I like those kids. A lot.

Last night during our kickball game, I gave r. the Heimlich maneuver. Ever had the pleasure of such panic?

He and h. and l. were in the dugout – little r. at one end playing with someone’s dog. His big brother and big sister were sitting on the bench a few feet away. Somehow I happened to be standing near h. and l. when r. walked up crying, moving his hands around his neck-region and gasping through tears. h. and l., calm and oblivious were asking, “You allright, r.? It’s okay." But they weren't really getting it. I turned to see what was happening, and I'm sure it was all of a few seconds, but it felt like several slow minutes.

I looked at him, and according to my husband, I said, “He’s choking. He’s choking.” Next thing my husband knew I was getting behind r. and wrapping my arms around his little waist. c. said he thought to himself: She doesn’t know the Heimlich maneuver. Admittedly, I was panicking silently: Do I know how to do the Heimlich maneuver? But I geuss I do, because two tiny pumps later I felt a chunk move in him, and an ice cube flew out of his mouth, upon which, he began crying out loud and hugging his big brother.

I wanted to go into hysterics, shouting, “r. are you OKAY?” But I remembered the way C. always responds. I said, soothing and cool as a cucumber, “It’s okay r. You’re all better.” Meanwhile I was entirely numb. Someone got his mom, and she walked over, asking, “You okay?” but not knowing exactly what had happened. She gave him a hug and that was the end. He settled down to mere dazed sniffling.

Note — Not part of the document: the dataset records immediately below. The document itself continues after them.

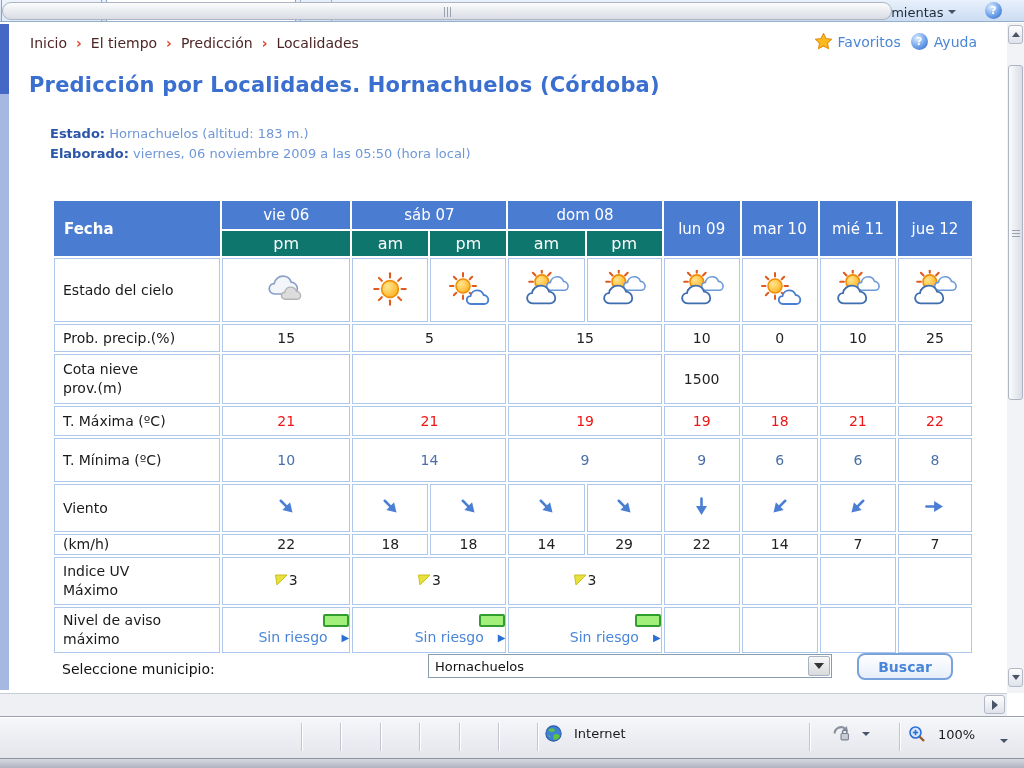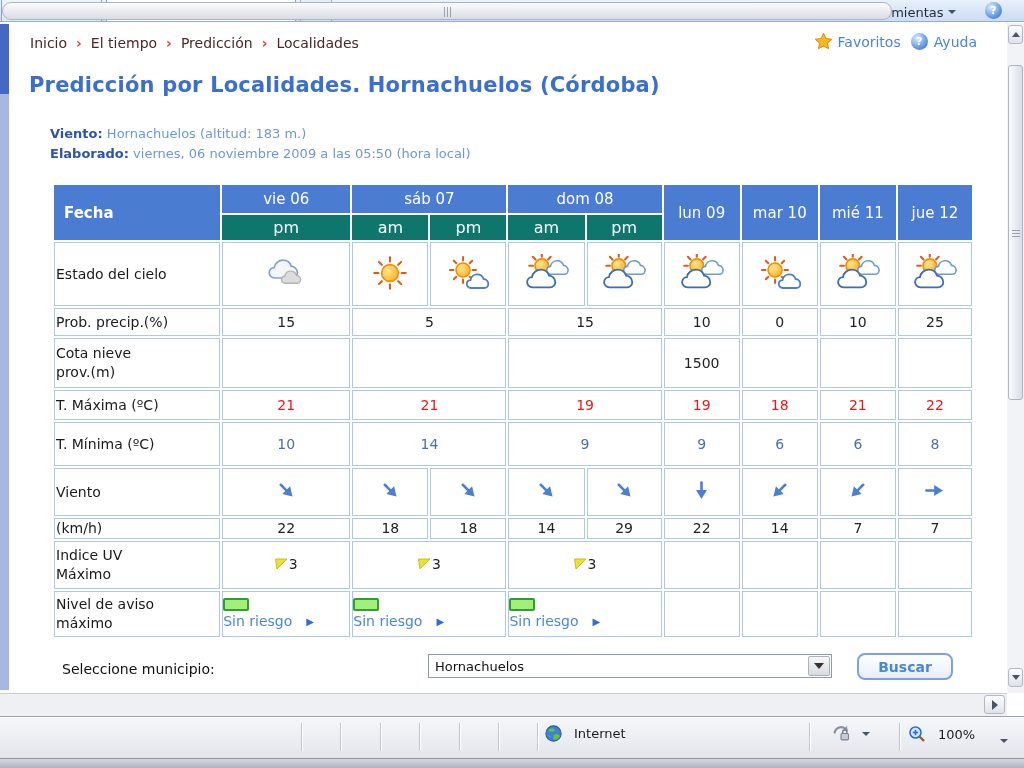--- a/index.html
+++ b/index.html
@@ -217,7 +217,7 @@
     </div>
 
     <div class="page-title">Predicción por Localidades. Hornachuelos (Córdoba)</div>
-    <div class="meta capital"><b>Viento:</b> <span>Hornachuelos (altitud: 183 m.)</span></div>
+    <div class="meta capital"><b>Estado:</b> <span>Hornachuelos (altitud: 183 m.)</span></div>
     <div class="meta elaborado"><b>Elaborado:</b> <span>viernes, 06 noviembre 2009 a las 05:50 (hora local)</span></div>
 
     <table class="ftable">

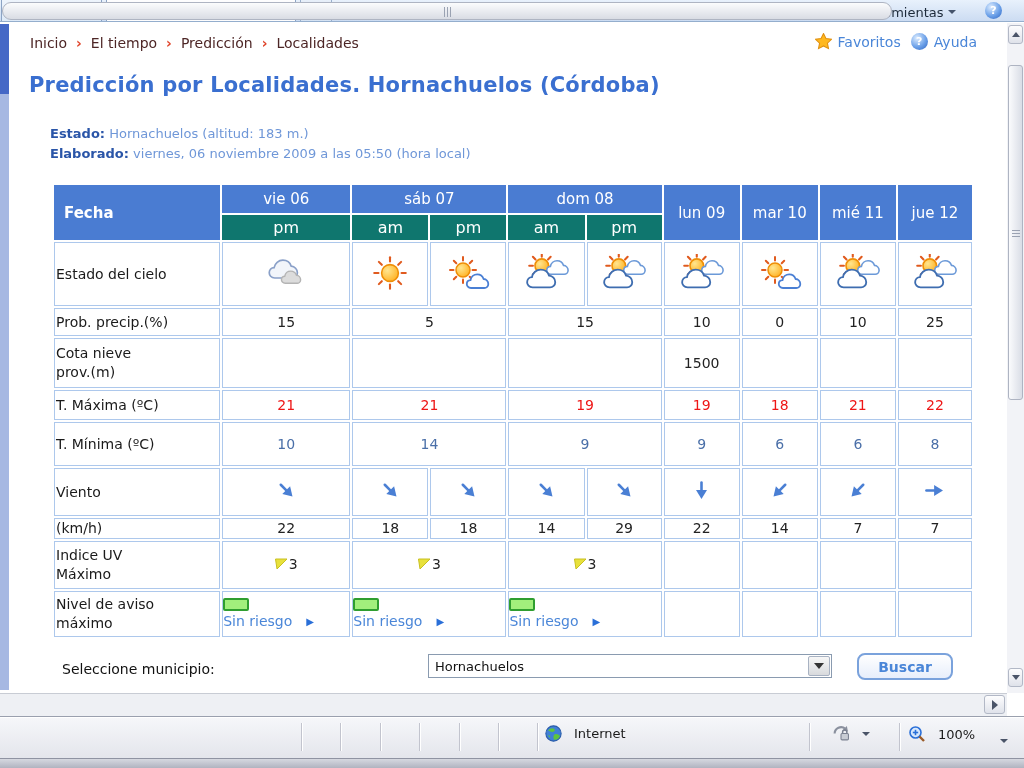--- a/index.html
+++ b/index.html
@@ -44,7 +44,7 @@
   .meta.elaborado { top:123px; }
 
   
-  .ftable { position:absolute; left:52px; top:160px; border-collapse:separate; border-spacing:2px; table-layout:fixed; width:922px; }
+  .ftable { position:absolute; left:52px; top:176px; border-collapse:separate; border-spacing:2px; table-layout:fixed; width:922px; }
   .ftable th, .ftable td { overflow:hidden; }
   .ftable th { font-weight:normal; }
   th.fecha { background:#4a7cd2; color:#fff; text-align:left; padding-left:10px; font-size:15px; font-weight:bold; }

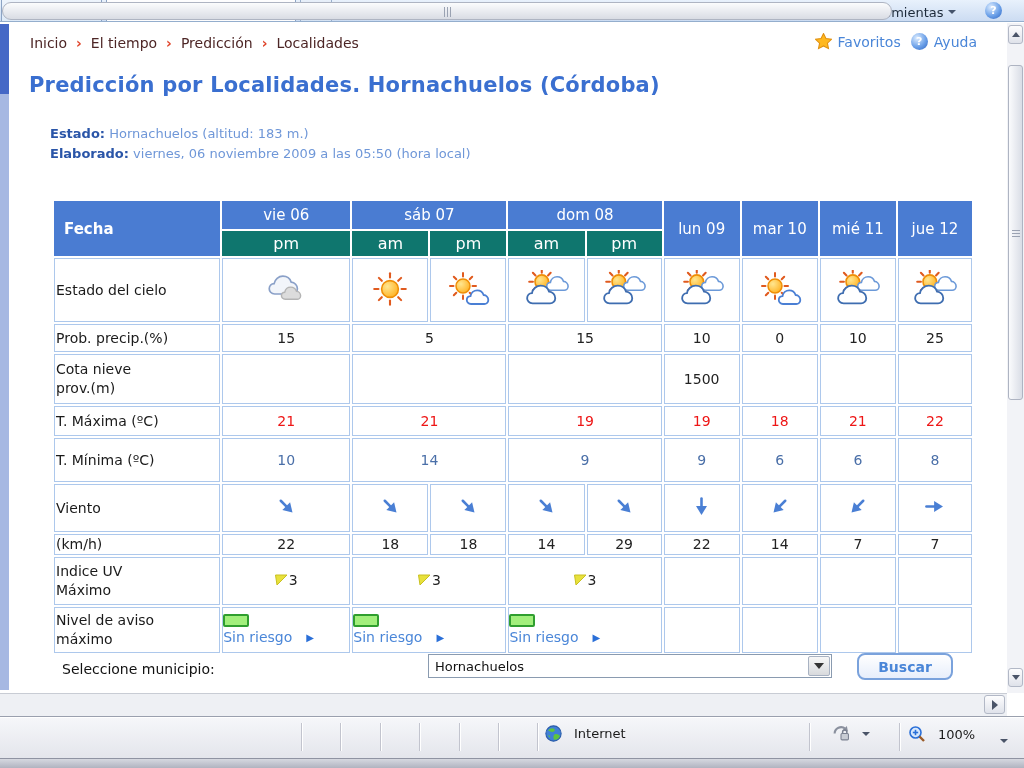--- a/index.html
+++ b/index.html
@@ -53,7 +53,7 @@
   tr.h1 th { height:28px; }
   tr.h2 th { height:25px; }
   .ftable td { border:1px solid #adc8ec; background:#fff; text-align:center; font-size:14px; color:#222; vertical-align:middle; }
-  td.lbl { text-align:left; padding-left:1px; white-space:pre-line; color:#1a1a1a; line-height:1.35; }
+  td.lbl { text-align:left; padding-left:8px; white-space:pre-line; color:#1a1a1a; line-height:1.35; }
   tr.r-estado td { height:64px; }
   tr.r-prob td   { height:28px; }
   tr.r-cota td   { height:50px; }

When I saw him playing and running around a few minutes later, I said to C., “So. I officially gave r. the Heimlich maneuver tonight.” Her eyes got big and startled, and she answered, “Well, THANK YOU. I missed all that going on.”

I spent the entire night tossing and turning and envisioning r.’s face, tears rolling down, but not much sound coming out while he tried to tell his siblings he was choking. Scared the hell out of me. At four a.m. I got up and took a shower to help me sleep, but first I looked on-line, and what I learned is that it’s recommended that you slap a person’s back 15-20 times to dislodge the object before you do the Heimlich.

I called C. this morning, paranoid that I’d bruised r.’s stomach or something, but he was just fine. She said he told her last night, “No more big ice.” And we laughed.

SONGS: Still obsessing over Neko Case. Sort of ALWAYS.